> **Task goal**
Copy each line of the data below in which the word "arrow" can be found.

:: Records for the exercise ::

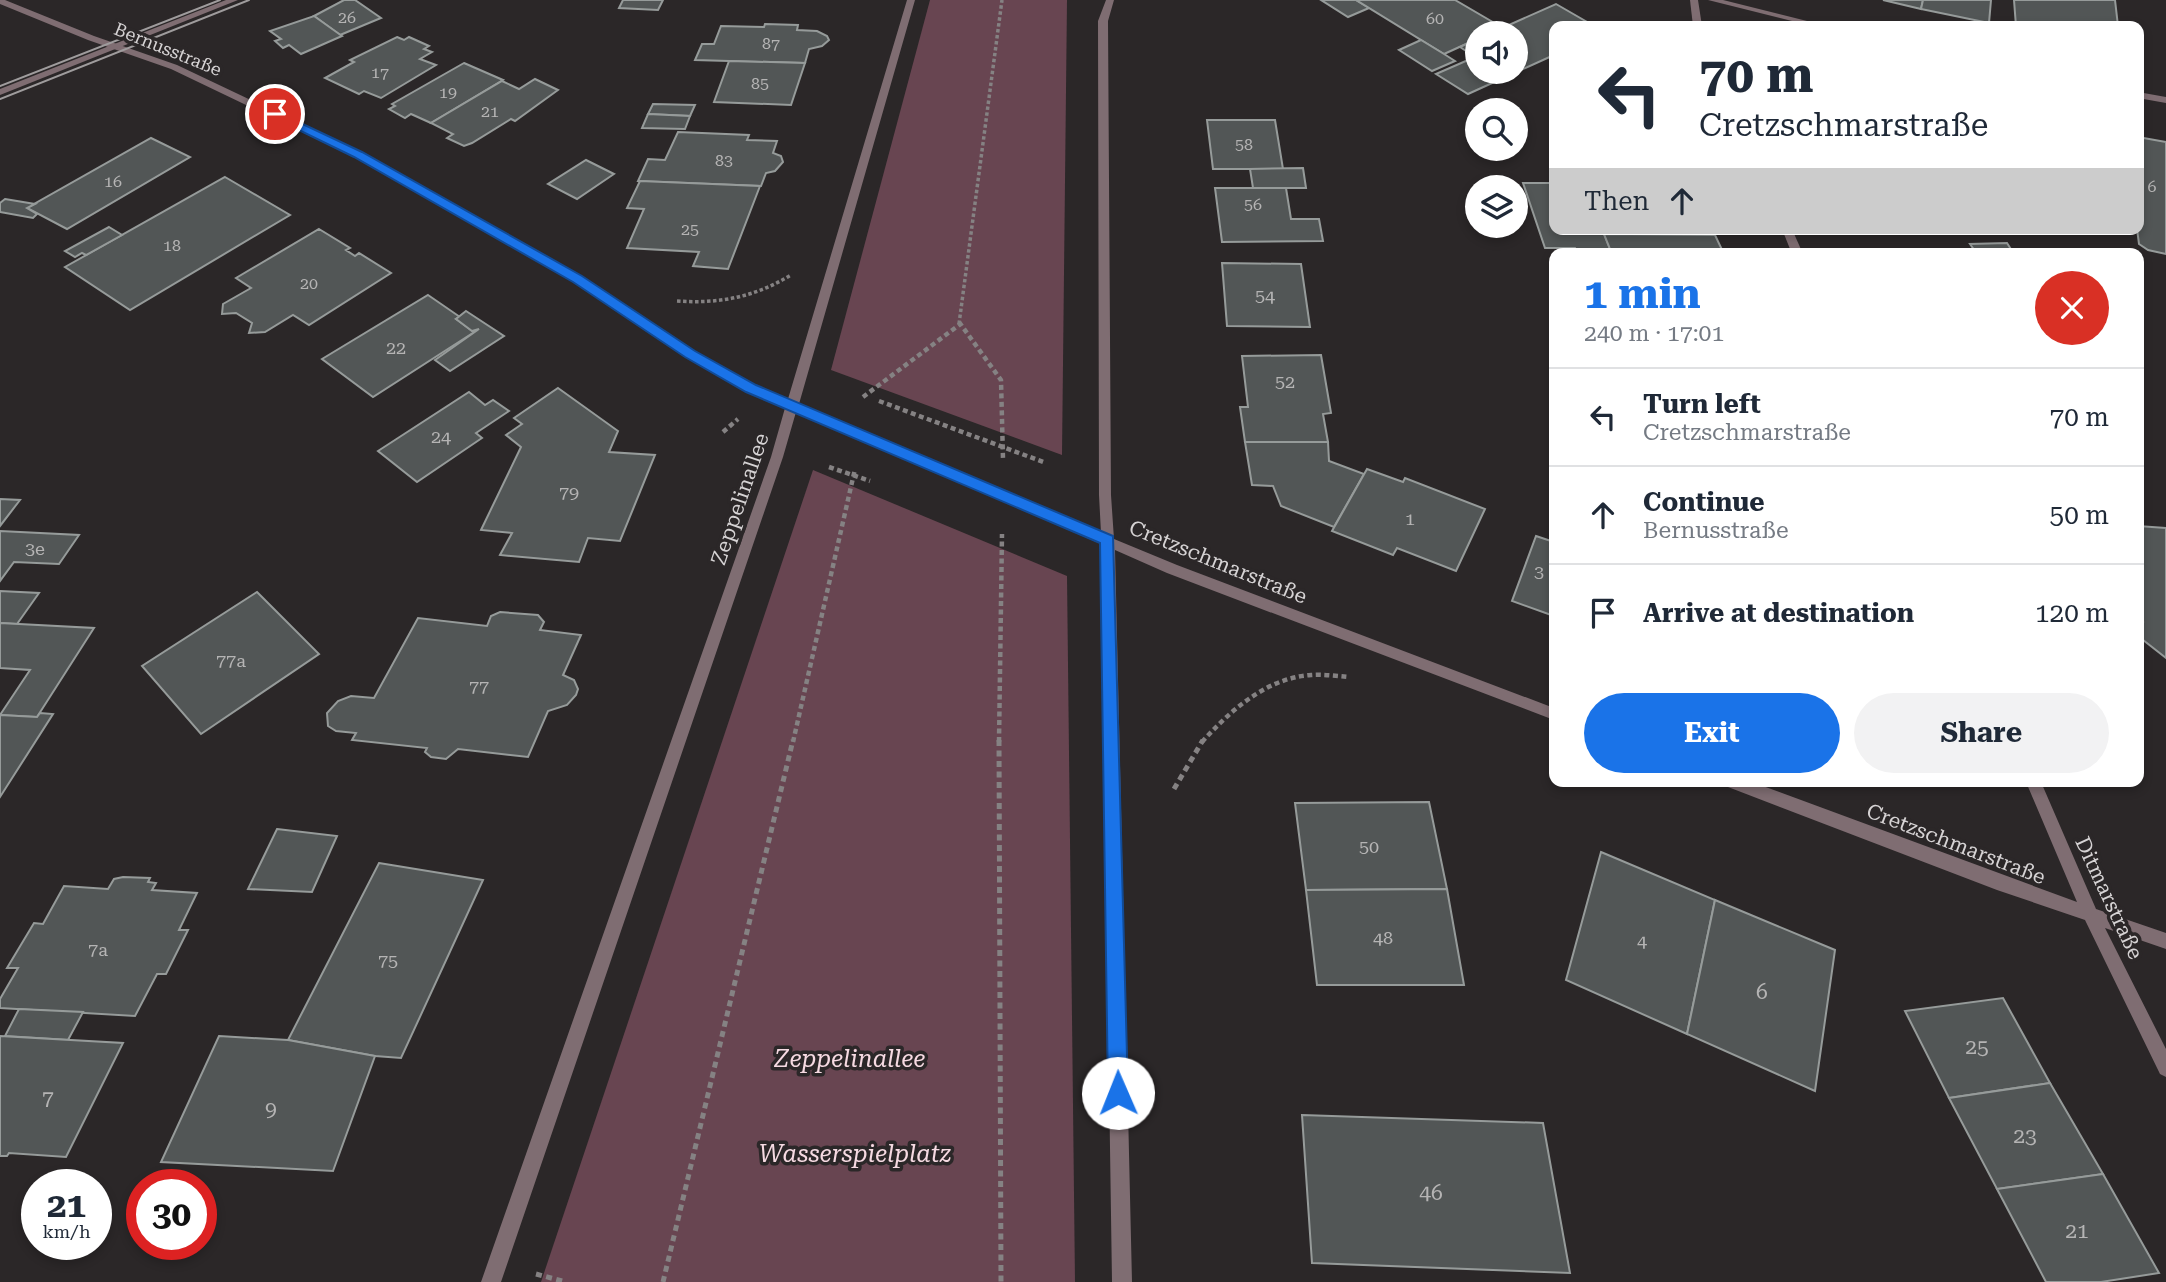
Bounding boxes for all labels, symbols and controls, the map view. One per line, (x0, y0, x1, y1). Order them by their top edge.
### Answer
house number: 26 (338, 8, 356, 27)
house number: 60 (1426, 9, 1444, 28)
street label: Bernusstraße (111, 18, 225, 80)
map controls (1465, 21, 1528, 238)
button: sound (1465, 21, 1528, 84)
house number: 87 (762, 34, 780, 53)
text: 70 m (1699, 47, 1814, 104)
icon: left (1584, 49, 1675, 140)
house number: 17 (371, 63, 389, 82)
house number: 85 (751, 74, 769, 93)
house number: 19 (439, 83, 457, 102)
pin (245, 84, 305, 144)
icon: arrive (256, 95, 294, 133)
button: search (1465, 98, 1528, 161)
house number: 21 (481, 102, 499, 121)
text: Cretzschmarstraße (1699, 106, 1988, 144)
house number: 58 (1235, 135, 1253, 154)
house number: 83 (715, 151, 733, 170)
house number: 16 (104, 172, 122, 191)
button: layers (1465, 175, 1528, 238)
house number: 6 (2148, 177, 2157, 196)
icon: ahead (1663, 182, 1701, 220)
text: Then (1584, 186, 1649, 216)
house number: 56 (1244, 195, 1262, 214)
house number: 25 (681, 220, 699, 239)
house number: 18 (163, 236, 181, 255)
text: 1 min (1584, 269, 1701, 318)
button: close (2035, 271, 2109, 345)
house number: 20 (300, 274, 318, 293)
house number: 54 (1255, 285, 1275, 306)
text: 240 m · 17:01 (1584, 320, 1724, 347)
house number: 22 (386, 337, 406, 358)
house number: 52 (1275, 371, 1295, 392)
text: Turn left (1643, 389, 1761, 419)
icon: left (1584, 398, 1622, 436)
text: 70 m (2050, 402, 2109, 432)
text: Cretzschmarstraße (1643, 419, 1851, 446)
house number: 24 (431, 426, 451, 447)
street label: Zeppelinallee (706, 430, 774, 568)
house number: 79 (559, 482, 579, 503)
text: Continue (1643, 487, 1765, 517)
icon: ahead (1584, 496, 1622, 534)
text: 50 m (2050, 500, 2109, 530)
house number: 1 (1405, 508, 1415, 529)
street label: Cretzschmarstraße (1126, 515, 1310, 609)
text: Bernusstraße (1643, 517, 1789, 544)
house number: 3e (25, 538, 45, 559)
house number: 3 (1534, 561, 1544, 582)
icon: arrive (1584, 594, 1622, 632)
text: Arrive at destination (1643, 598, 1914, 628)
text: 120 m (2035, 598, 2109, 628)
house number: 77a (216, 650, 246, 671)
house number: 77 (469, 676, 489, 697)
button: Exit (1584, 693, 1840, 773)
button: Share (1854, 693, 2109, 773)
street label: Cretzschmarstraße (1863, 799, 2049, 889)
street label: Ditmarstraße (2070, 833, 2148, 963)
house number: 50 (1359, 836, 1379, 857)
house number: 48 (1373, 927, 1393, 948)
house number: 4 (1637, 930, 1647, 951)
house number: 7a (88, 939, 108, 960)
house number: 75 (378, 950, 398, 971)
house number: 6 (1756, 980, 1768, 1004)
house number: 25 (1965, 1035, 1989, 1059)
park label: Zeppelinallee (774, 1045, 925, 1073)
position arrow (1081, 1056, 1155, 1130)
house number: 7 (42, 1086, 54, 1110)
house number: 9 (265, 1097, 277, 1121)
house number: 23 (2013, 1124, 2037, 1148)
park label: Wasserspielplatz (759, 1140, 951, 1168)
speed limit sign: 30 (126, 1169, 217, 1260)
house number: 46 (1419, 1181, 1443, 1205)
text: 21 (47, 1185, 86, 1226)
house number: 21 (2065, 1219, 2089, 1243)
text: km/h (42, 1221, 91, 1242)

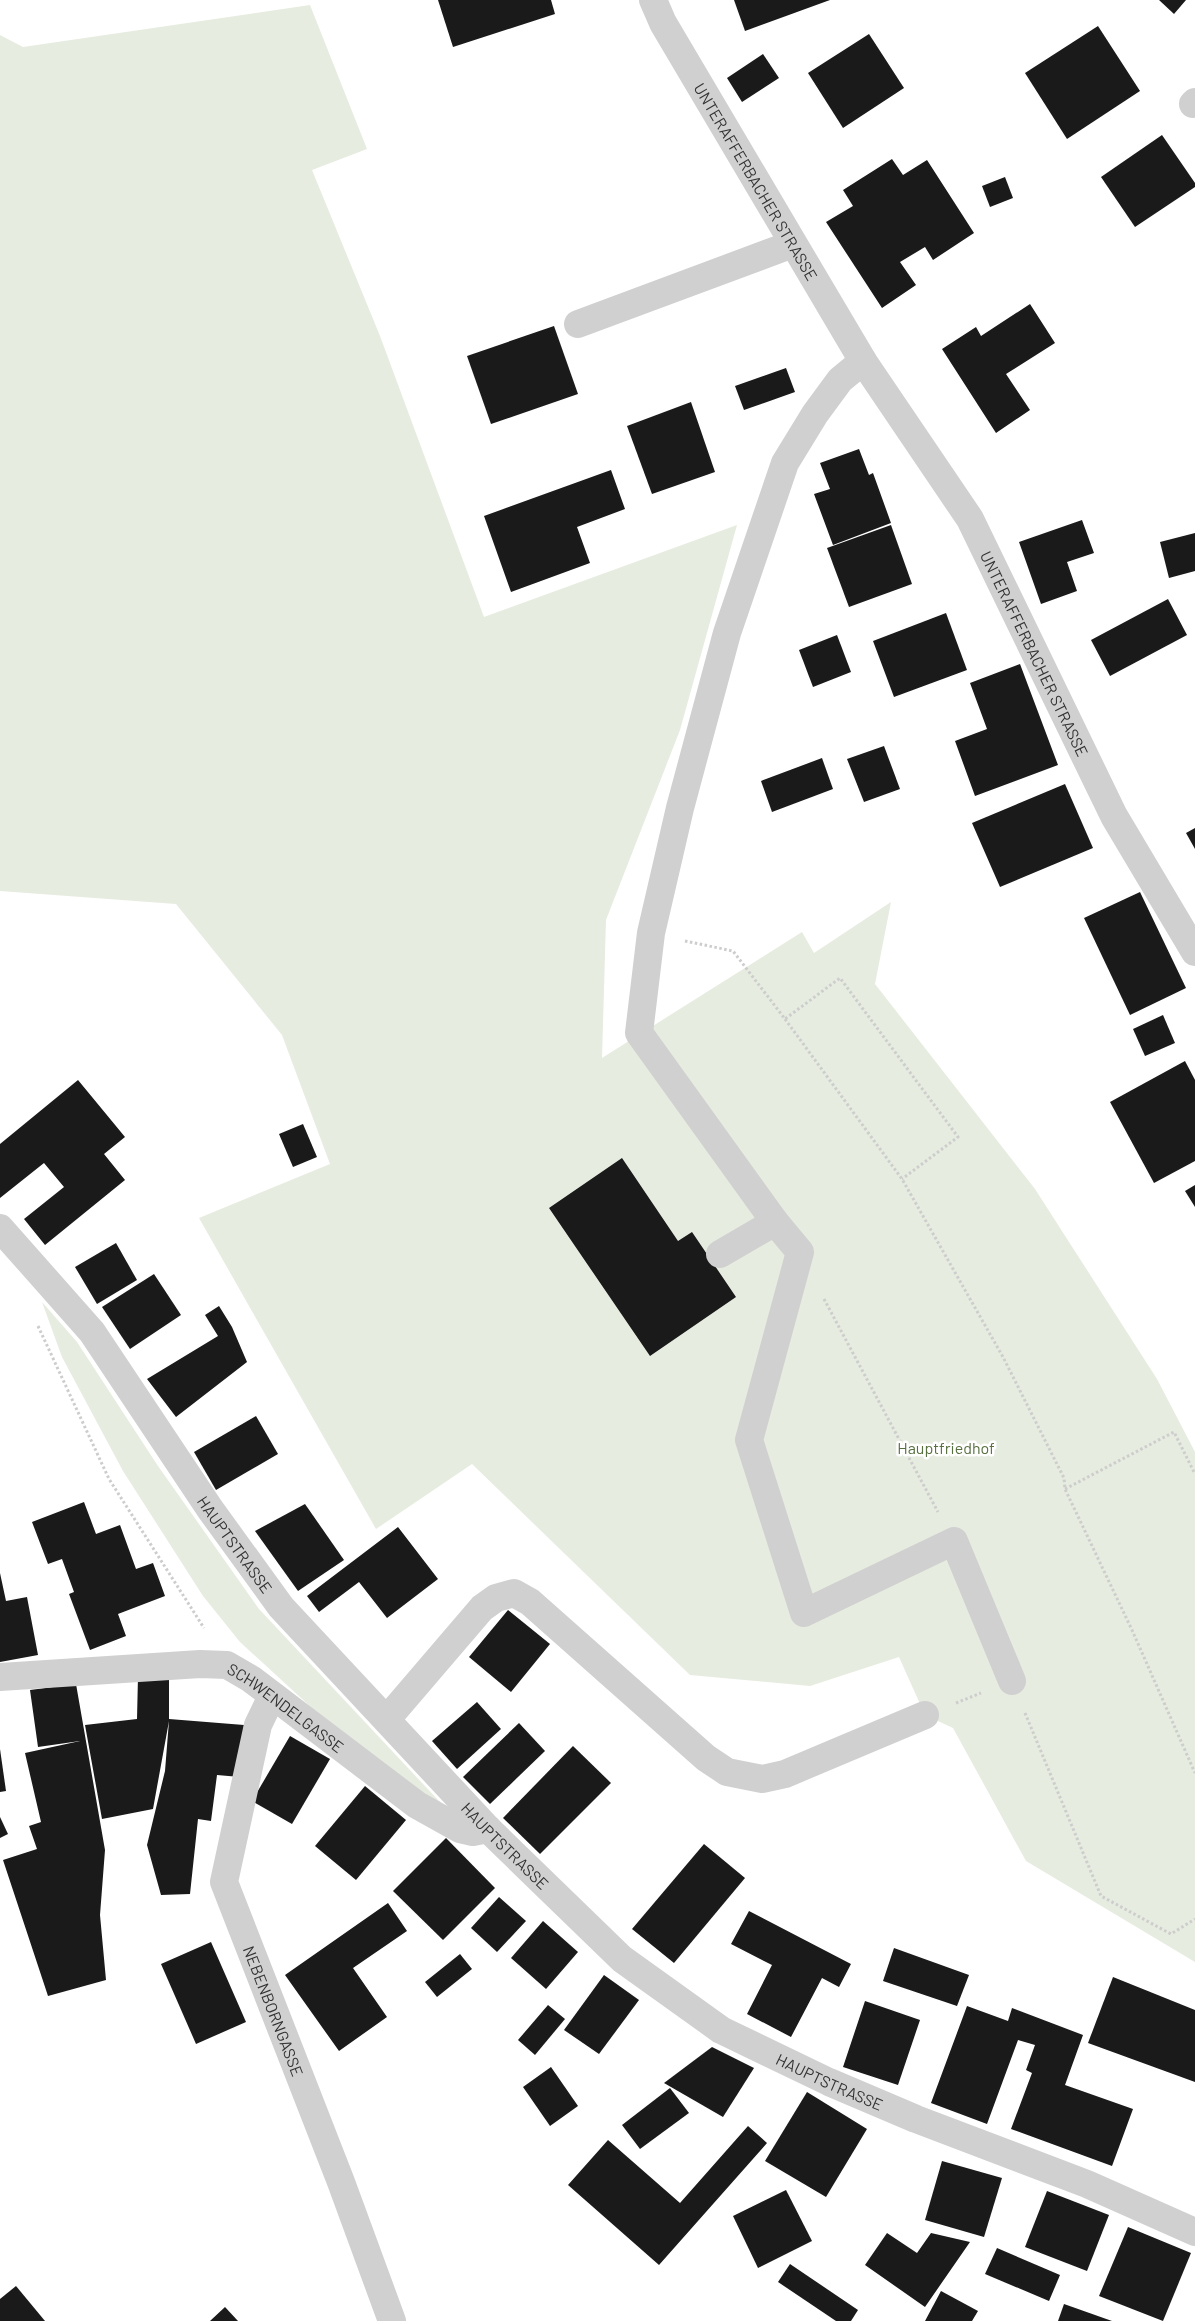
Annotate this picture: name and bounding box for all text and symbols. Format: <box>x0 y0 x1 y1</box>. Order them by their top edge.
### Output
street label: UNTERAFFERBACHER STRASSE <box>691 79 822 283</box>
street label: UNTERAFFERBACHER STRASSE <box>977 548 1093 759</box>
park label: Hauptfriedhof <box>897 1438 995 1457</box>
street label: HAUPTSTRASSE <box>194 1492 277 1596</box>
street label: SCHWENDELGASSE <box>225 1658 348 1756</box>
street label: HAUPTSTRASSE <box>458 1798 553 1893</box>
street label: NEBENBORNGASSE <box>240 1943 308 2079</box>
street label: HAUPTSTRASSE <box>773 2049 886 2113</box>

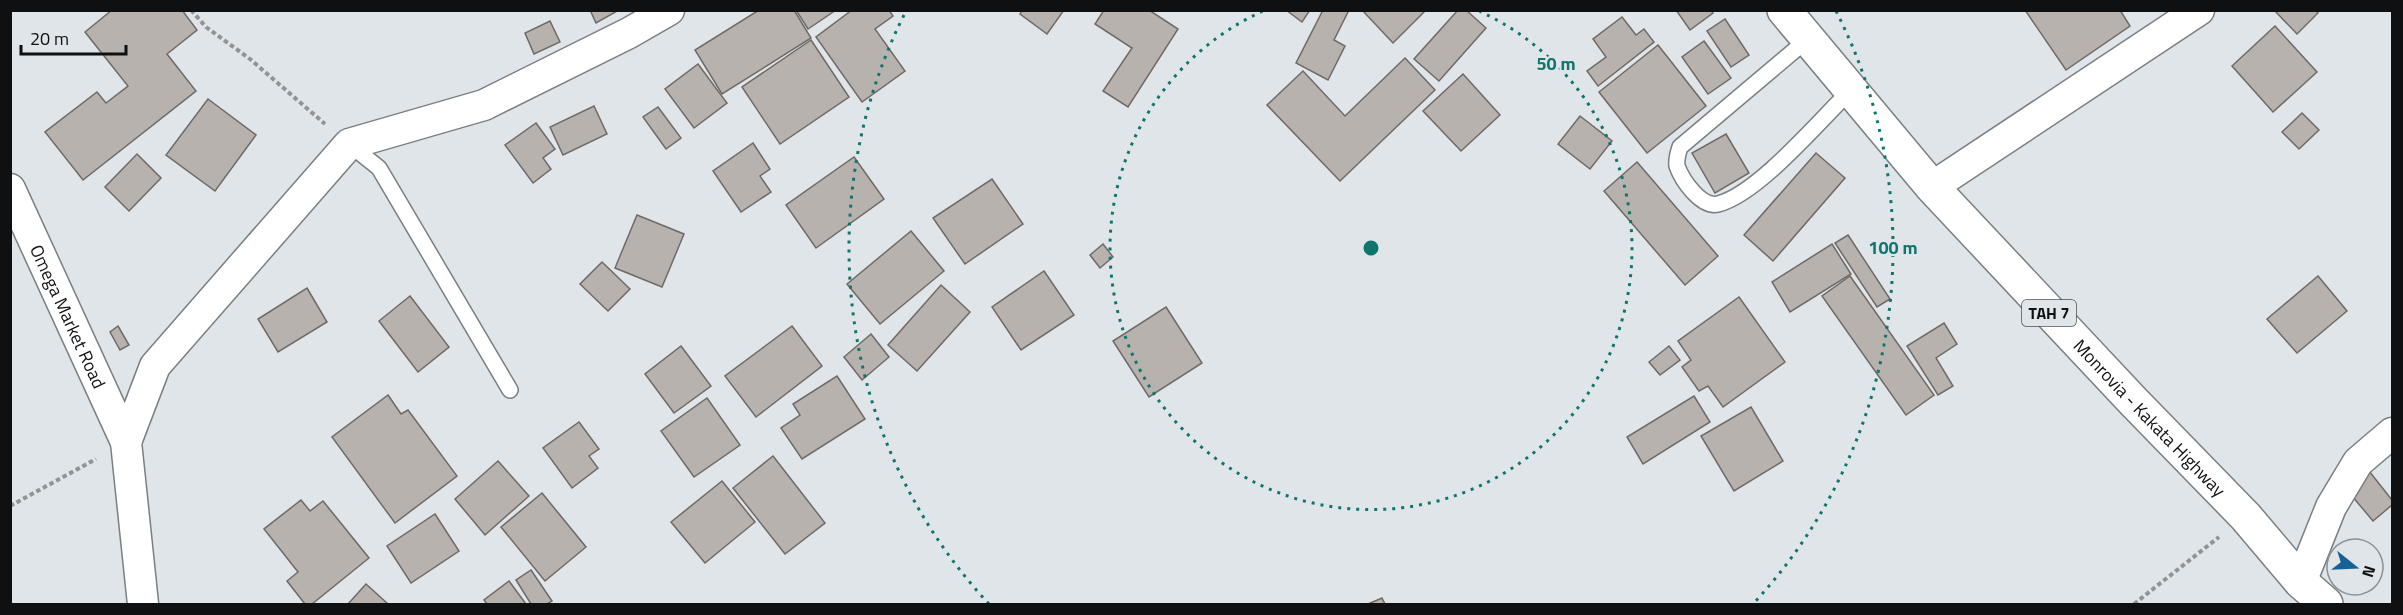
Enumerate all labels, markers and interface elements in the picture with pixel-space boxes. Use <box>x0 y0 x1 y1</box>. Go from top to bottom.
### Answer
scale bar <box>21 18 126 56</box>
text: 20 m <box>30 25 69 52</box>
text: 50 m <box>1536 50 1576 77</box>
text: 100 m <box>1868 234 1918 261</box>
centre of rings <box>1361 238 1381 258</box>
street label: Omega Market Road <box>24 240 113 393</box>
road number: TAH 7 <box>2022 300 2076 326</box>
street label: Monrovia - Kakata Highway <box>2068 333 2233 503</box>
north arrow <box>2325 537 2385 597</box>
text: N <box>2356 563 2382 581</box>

:::

> **Response to the exercise**
position arrow (1081, 1056, 1155, 1130)
north arrow <box>2325 537 2385 597</box>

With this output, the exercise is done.